Does anyone have any suggestions of how to speed up this code ?
It is a convolution algorithm using the overlap-save method… Im using it
in a reverb plugin. The variables passed to the device from the CPU through
the external function contain the following:
a = audio buffer (real-time) / F domain / one block of size 2N / where N = audio buffer size
b = long impulse response / F domain / multiple blocks of size 2N
c = circular buffer / initial condition = empty / stores the convolution result(s) / only used in the device
No unnecessary allocations or memory copies are made I think. The only array that is being continuously
allocated, copied (hosttodevice), copied back (devicetohost) and freed is the input real time buffer.
I’ve tried using shared memory (see commented code in conv kernel…) but doesn’t make any difference.
My threadblocks are also usually too large to pre-allocate equivalent shared memory.
I’ve read that pinned memory can speed up CPU-GPU data exchange but my card doesn’t have any…
I’m really a beginner in GPU stuff… so I think the device code is a bit naive and maybe
can be further optimized.
The code is attached. Any suggestions are more than welcome…
as these are only being used by the current thread. apparently there is some evidence that registers are actually quicker then shared memory (contrary to programming guide) as the CUFFT library has seen speed up by using registers instead of shared mem.
Also, shouldn’t converting the buffers to and from the frequency domain be done on the GPU also?
in overlap kernel all threads do a division to produce a constant value q. even threads that don’t actually do any work.
on the host side code, you might consider creating another function to setDevice surely this should only be called once.

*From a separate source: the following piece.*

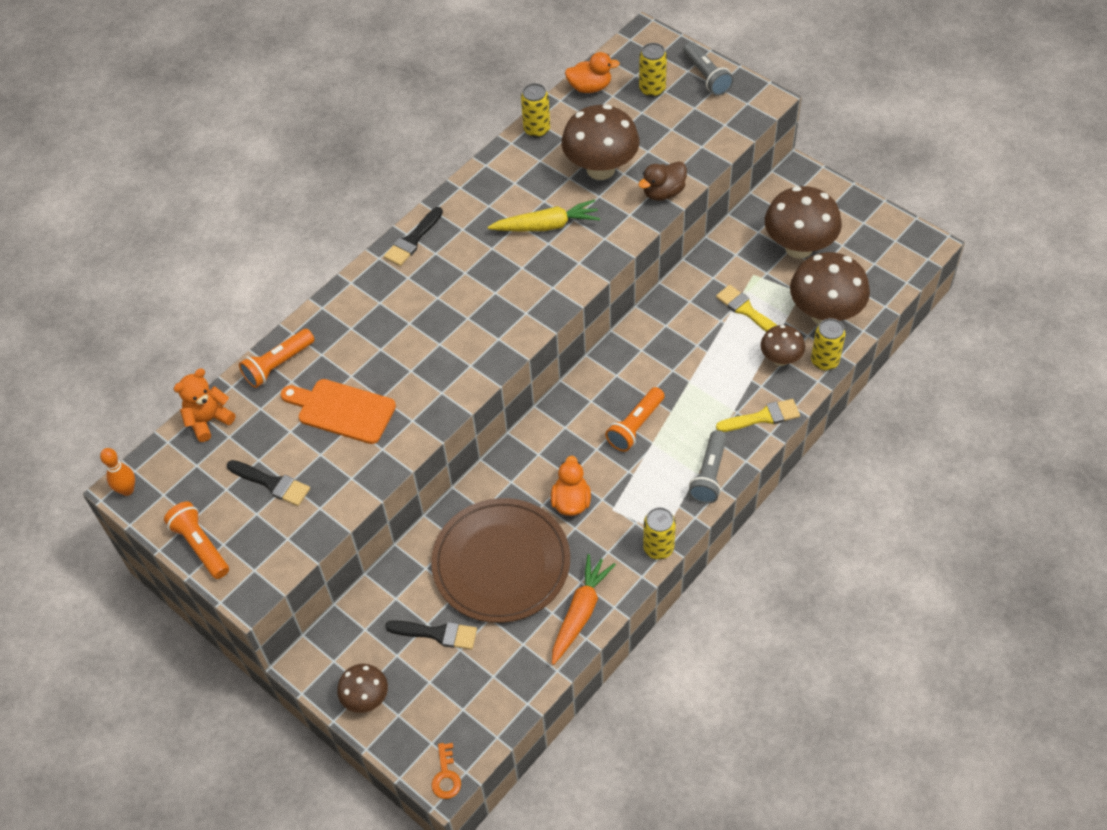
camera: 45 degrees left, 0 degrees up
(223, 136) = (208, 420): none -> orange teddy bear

it might also be worth while allocating ‘permanent’ buffers for a, b, & c. could just make them extra large. allocating takes
a long time! additionally memory transfers are better off being coalesced, rather than this left right business. can i assume
these are coming from something like processReplacing(float**,float**,sampleFrames) ? it’s still worth sticking them together
as memory transfers are quicker for larger buffers for some reason. have a quick check with bandwidthTest.exe in the NVIDIA SDK if you don’t believe me. -BTW this sample program is seriously flawed unless you increase the number of iterations (#define NUM_ITERS if i remember correctly) as this is set to only 10. I had some issues with this.
Incidentally, i think i’m trying to do exactly the same thing as you. Currently working on a VST effect, and basically using GPU to do all the convolving. It hasn’t been easy so far, but fun! =)